Localization of Alix and CHMP4 at the viral assembly compartment. Monocyte-derived-macrophages infected with HIV-1 NLAD8 for 14 days were processed for cryosectioning as described [65]. (A) Two examples of virus-containing compartments that were triple labeled for p17/p55 Gag with protein A coupled to gold particles of 5 nm or PAG5, for Alix with PAG10, and for CD63 with PAG15. Alix labeling was found on the virions and at the limiting membrane of the viral assembly compartment (black arrowheads). Note the labeled mitochondria nearby (small arrow). (B) Cryosections were triple labeled for p17/p55 Gag with PAG5, for CHMP4B with PAG10, and for CD63 with PAG15. CHMP4B was present in many virions (black arrowheads). In panels (A) and (B), CD63 was at the limiting membrane of the compartment, in small internal vesicles or incorporated in the membrane of virus particles. (B') Two examples of viral compartments double labeled for CHMP4B with PAG10, and p17/p55 Gag with PAG15. CHMP4B was associated with a thick molecular coat present at the limiting membrane of the assembly compartments (black arrowheads).
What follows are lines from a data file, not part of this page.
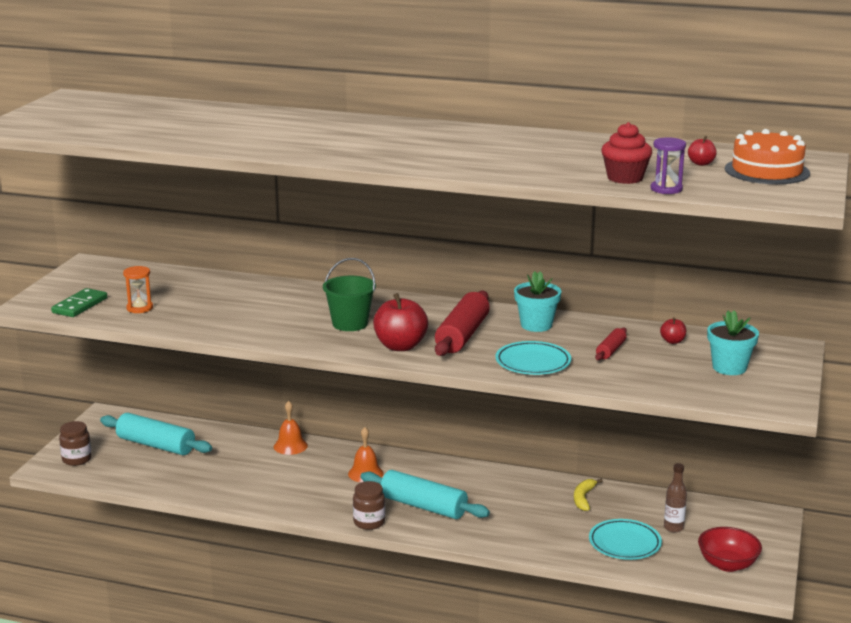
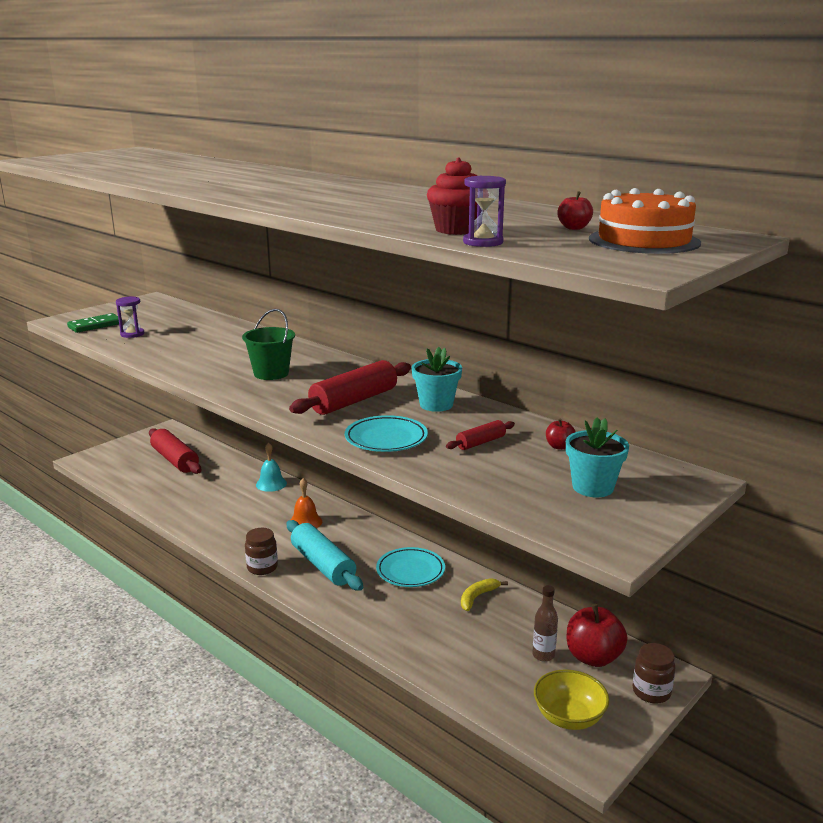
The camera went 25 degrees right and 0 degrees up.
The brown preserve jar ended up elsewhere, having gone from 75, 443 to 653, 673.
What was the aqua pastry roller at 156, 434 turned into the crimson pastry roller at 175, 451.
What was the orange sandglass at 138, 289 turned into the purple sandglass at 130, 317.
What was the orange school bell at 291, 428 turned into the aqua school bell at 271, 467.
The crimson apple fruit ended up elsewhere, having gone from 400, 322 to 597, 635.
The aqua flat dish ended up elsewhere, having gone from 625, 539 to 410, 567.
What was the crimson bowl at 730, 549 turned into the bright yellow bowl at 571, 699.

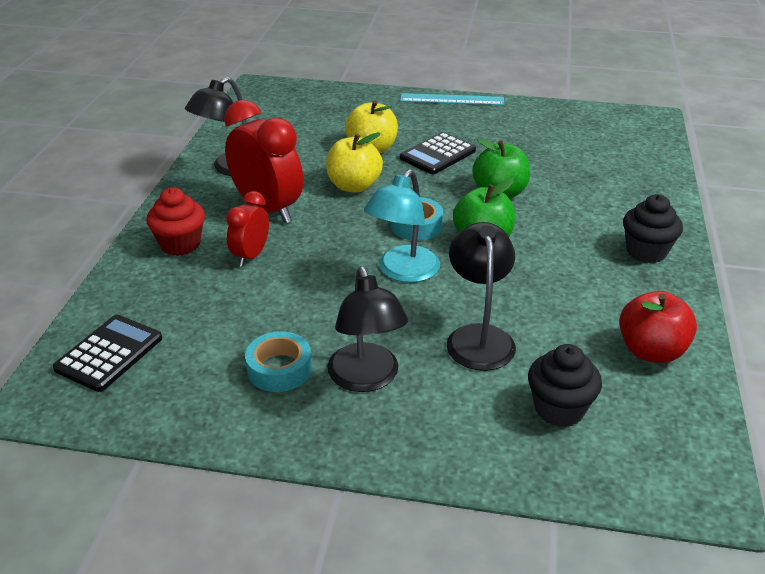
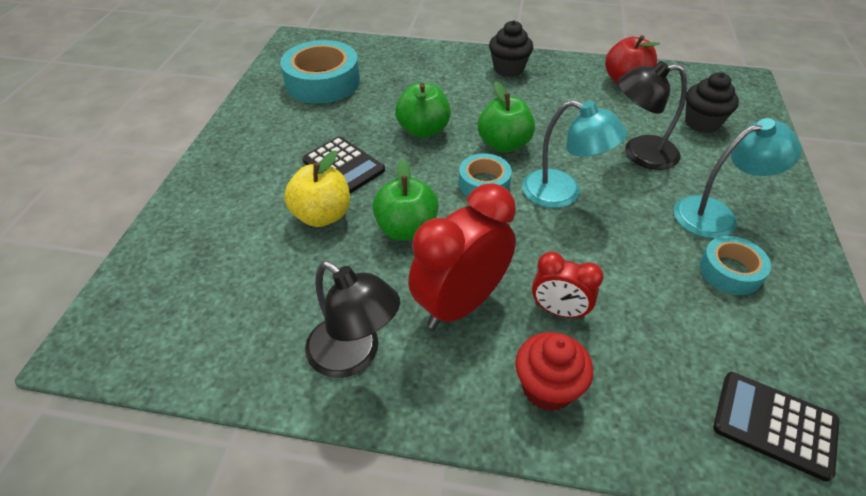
The camera went 90 degrees left and 10 degrees up.
What was the bright yellow apple fruit at 354, 162 turned into the green apple fruit at 405, 199.
What was the black desk lamp at 367, 329 turned into the aqua desk lamp at 738, 178.
The second view lost the aqua measuring stick at 452, 99.
The second view gained the aqua sticky tape at 320, 72.

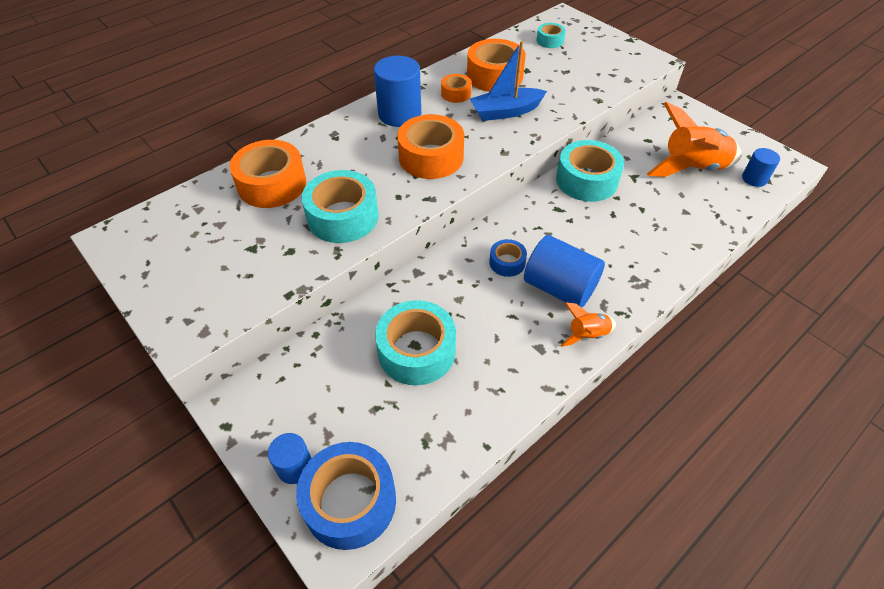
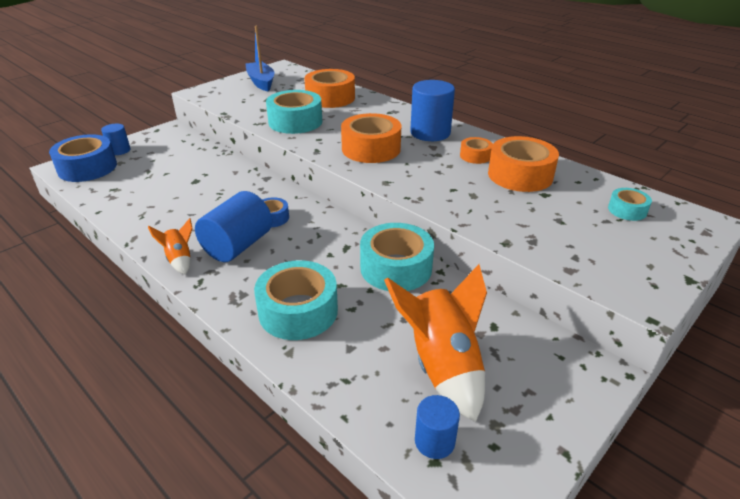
The camera went 85 degrees right and 15 degrees down.
The aqua sticky tape ended up elsewhere, having gone from 415, 342 to 296, 300.
The cobalt toy boat ended up elsewhere, having gone from 508, 81 to 260, 58.

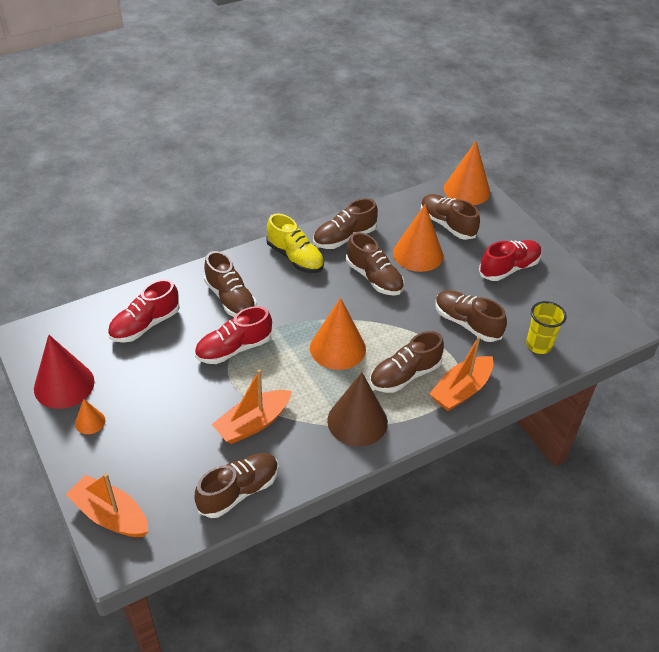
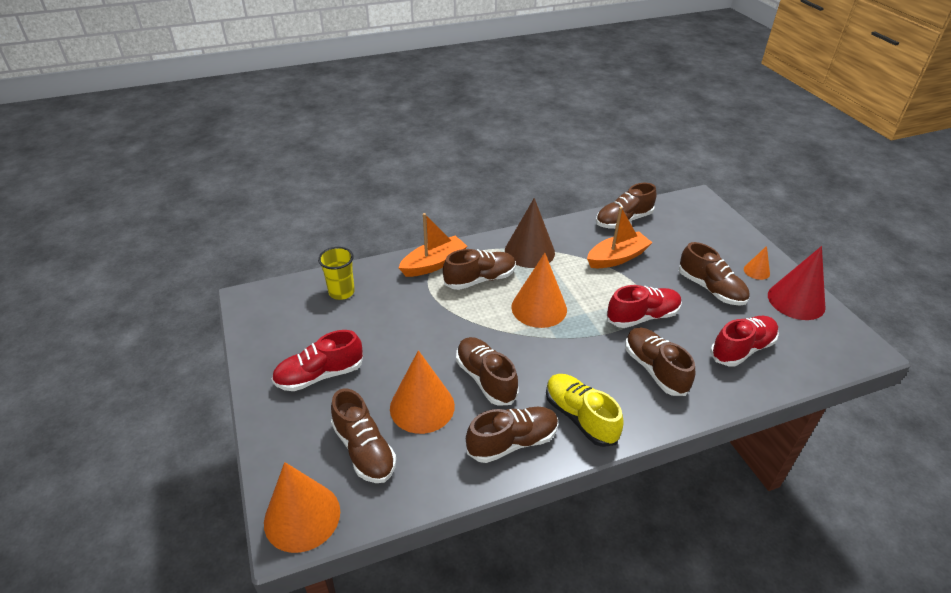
The camera went 170 degrees left and 5 degrees down.
The second view lost the orange toy boat at 107, 505.
The brown lace-up shoe ended up elsewhere, having gone from 471, 316 to 714, 274.

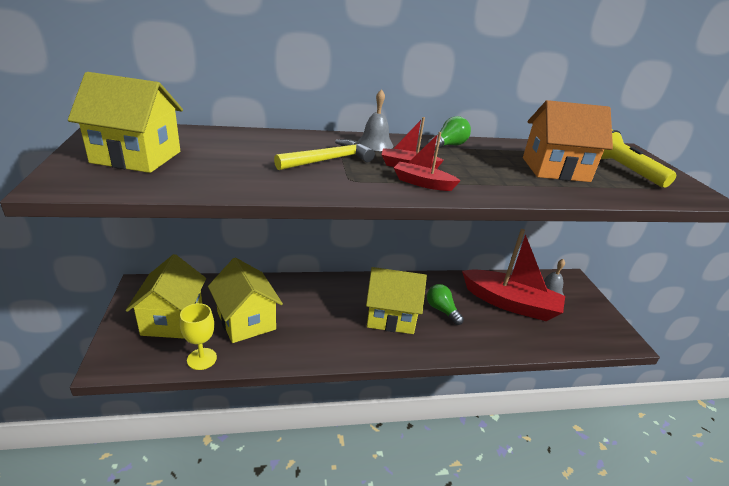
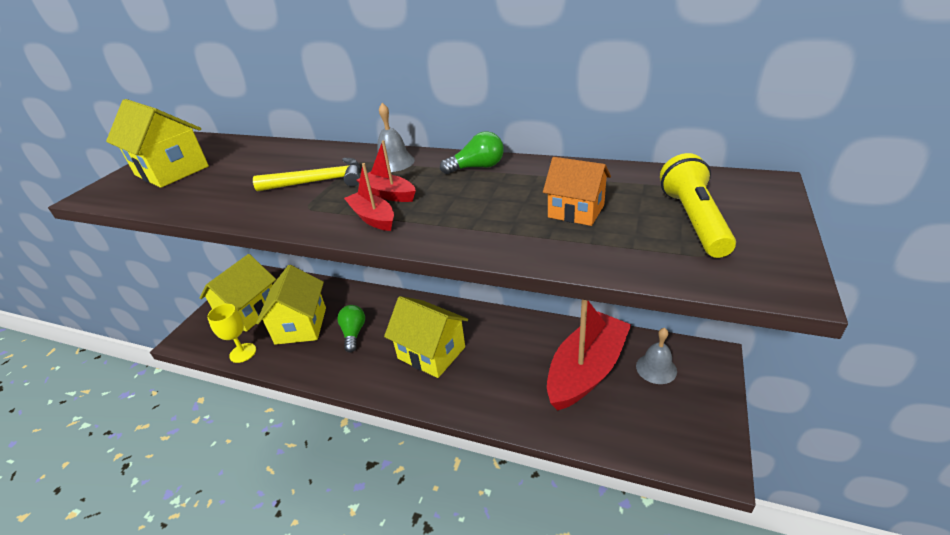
The camera went 35 degrees right and 5 degrees up.
The green light bulb ended up elsewhere, having gone from 445, 304 to 351, 328.
The crimson toy boat at 513, 275 ended up facing another way, 105 degrees counterclockwise from before.
The size of the orange house at 568, 141 changed by a factor of 0.61.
Bars, 100 nm.

Figure 4

Ruthenium red staining of HIV-1 infected macrophages. Monocyte-derived-macrophages infected with HIV-1 (NLAD8) for 14 days were fixed on ice in the presence of ruthenium red (RR) dye and embedded in Epon for transmission electron microscopy as described [65]. (A) Viral assembly compartments negative for the RR dye were observed such as the one which is framed. Electron-dense deposits of ruthenium red-positive material were seen in lipids droplets, which lied deep within macrophages and were especially numerous near HIV-1 virus-containing vacuoles (see white asterisks). However, a majority of virus-containing compartments remained RR negative (see black asterisks). (A') Enlargement of the framed area in A. (B) Viral assembly compartments containing viral particles positive for the RR dye were also observed. Note the presence of a microchannel emanating from the central compartment (black arrowhead). (C) A "sponge-like structure" is shown in the center of the panel exhibiting highly interconnected membranes. Such structures were positive for the RR dye and very frequently were found in the vicinity of viral compartments (see above the structure). Below the structure, note the presence of numerous secondary lysosomes containing small osmiophilic particles (a few examples are pointed by black arrowheads). Bars, 400 nm.